What you need to do:
Continue the forum question on zero-downtime deployment with a transitional database schema from the point where it ends.

Reading passage:
- - -
Zero Downtime Deployment - Transitional Db Schema

Question

Achieving Zero Downtime Deployment touched on the same issue but I need some advice on a strategy that I am considering.

Context

A web-based application with Apache/PHP for server-side processing and MySQL DB/filesystem for persistence.

We are currently building the infrastructure. All networking hardware will have redundancy and all main network cables will be used in bonded pairs for fault-tolerance. Servers are being configured as high-availability pairs for hardware fault-tolerance and will be load-balanced for both virtual-machine fault-tolerance and general performance.

It is my intent that we are able to apply updates to the application without any down-time. I have taken great pains when designing the infrastructure to ensure that I can provide 100% up-time; it would be extremely disappointing to then have 10-15 minutes downtime every time an update was applied. This is particularly significant as we intend to have a very rapid release cycle (sometimes it may reach one or more releases per day.
- - -
Data listing:
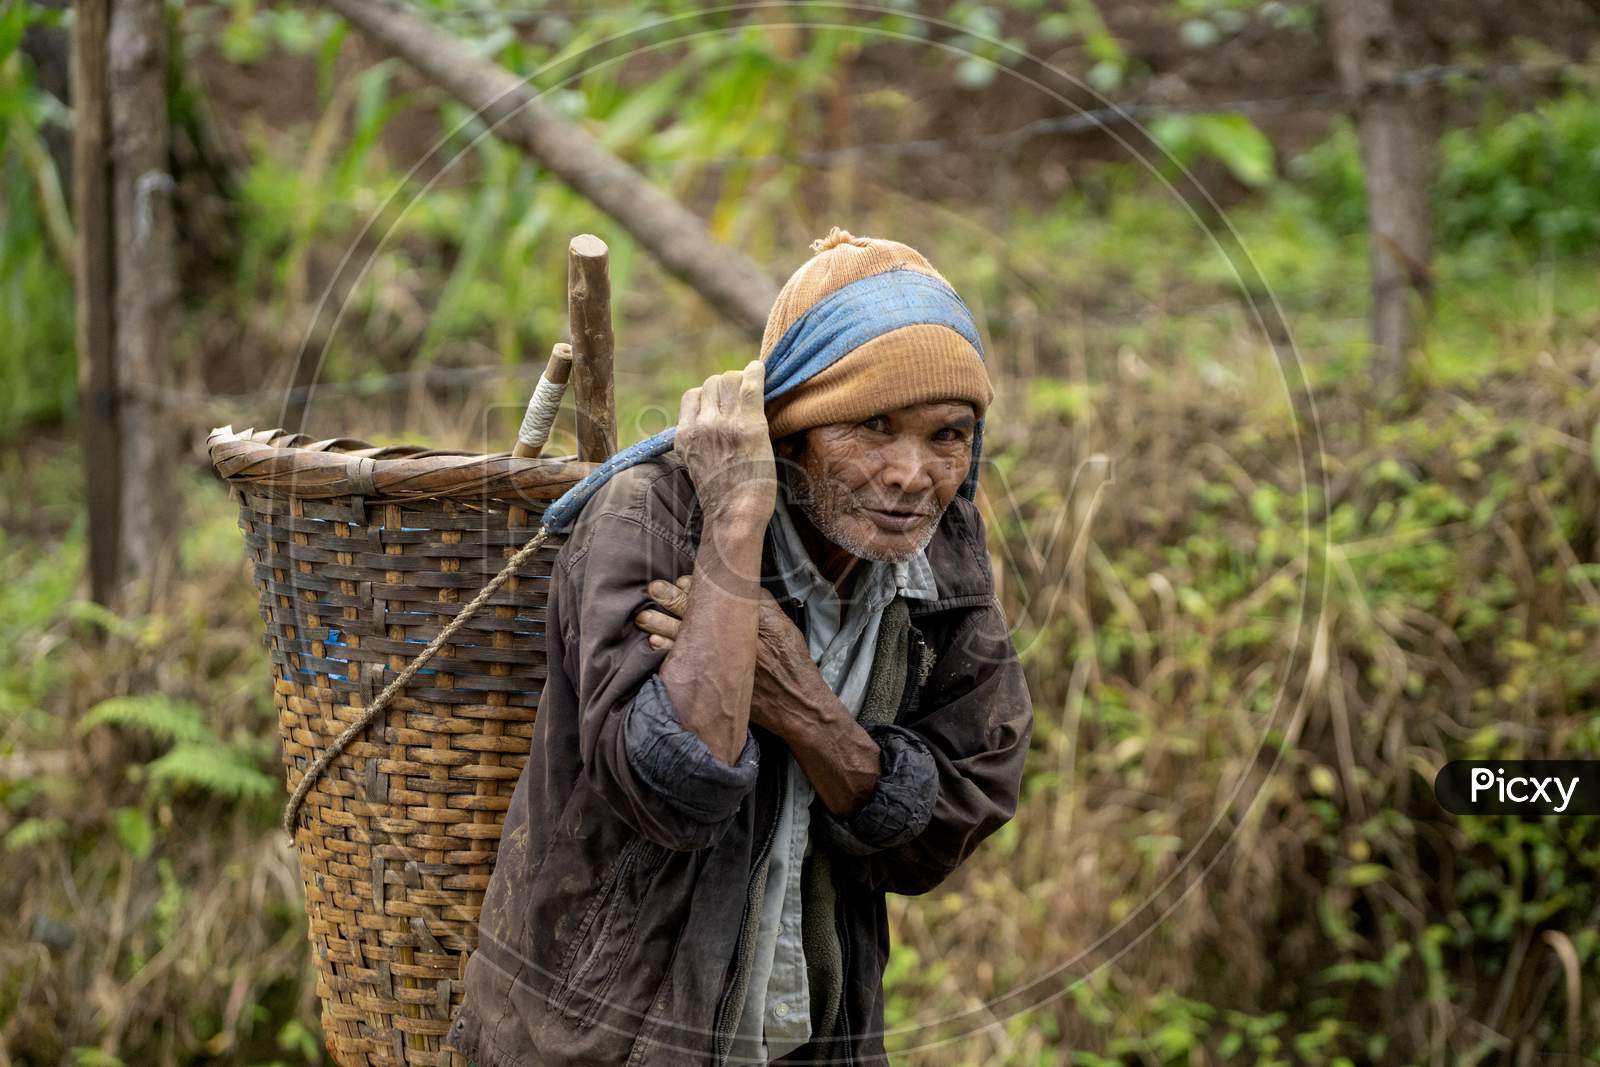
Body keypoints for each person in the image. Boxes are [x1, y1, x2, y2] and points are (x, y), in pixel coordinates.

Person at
- - -
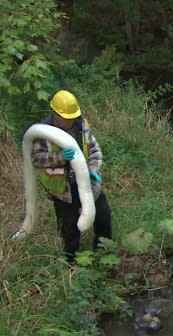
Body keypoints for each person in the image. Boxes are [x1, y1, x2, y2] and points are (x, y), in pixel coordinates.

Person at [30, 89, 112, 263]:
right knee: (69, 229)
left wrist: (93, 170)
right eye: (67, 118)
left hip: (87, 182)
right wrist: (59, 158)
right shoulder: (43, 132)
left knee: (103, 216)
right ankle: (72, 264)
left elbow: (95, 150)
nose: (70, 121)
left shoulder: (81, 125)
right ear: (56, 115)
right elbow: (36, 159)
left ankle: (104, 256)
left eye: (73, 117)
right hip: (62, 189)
- - -
Reply:
Network Topology

This is a summary of the network:

                      Load Balancer
             |----------------------------|
              /       /         \       \  
             /       /           \       \ 
 | Web Server |  DB Server | Web Server |  DB Server |
 |-------------------------|-------------------------|
 |   Host-1   |   Host-2   |   Host-1   |   Host-2   |
 |-------------------------|-------------------------|
            Node A        \ /        Node B
              |            /            |
              |           / \           |
   |---------------------|   |---------------------|
           Switch 1                  Switch 2
    
   And onward to VRRP enabled routers and the internet

Note: DB servers use master-master replication

Suggested Strategy

To achieve this, I am currently thinking of breaking the DB schema upgrade scripts into two parts. The upgrade would look like this:

Web-Server on node A is taken off-line; traffic continues to be processed by web-server on node B.
Transitional Schema changes are applied to DB servers
Web-Server A code-base is updated, caches are cleared, and any other upgrade actions are taken.
Web-Server A is brought online and web-server B is taken offline.
Web-server B code-base is updated, caches are cleared, and any other upgrade actions are taken.
Web-server B is brought online.
Final Schema changes are applied to DB

'Transitional Schema' would be designed to establish a cross-version compatible DB. This would mostly make use of table views that simulate the old version schema whilst the table itself would be altered to the new schema. This allows the old version to interact with the DB as normal. The table names would include schema version numbers to ensure that there won't be any confusion about which table to write to.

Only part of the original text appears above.